§ **WORK INSTRUCTION**: The full set of records needs to be retyped exactly.

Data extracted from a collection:
━━━━━━━━━━━━━━━━━━━━━━━━━━━━━━
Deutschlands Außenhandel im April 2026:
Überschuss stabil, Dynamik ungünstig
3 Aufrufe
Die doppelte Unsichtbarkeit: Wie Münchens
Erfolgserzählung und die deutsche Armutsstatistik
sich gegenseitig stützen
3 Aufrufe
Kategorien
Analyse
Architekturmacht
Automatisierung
━━━━━━━━━━━━━━━━━━━━━━━━━━━━━━
§ **ANSWER SECTION**:
Deutschlands Außenhandel im April 2026:
Überschuss stabil, Dynamik ungünstig
3 Aufrufe
Die doppelte Unsichtbarkeit: Wie Münchens
Erfolgserzählung und die deutsche Armutsstatistik
sich gegenseitig stützen
3 Aufrufe
Kategorien
Analyse
Architekturmacht
Automatisierung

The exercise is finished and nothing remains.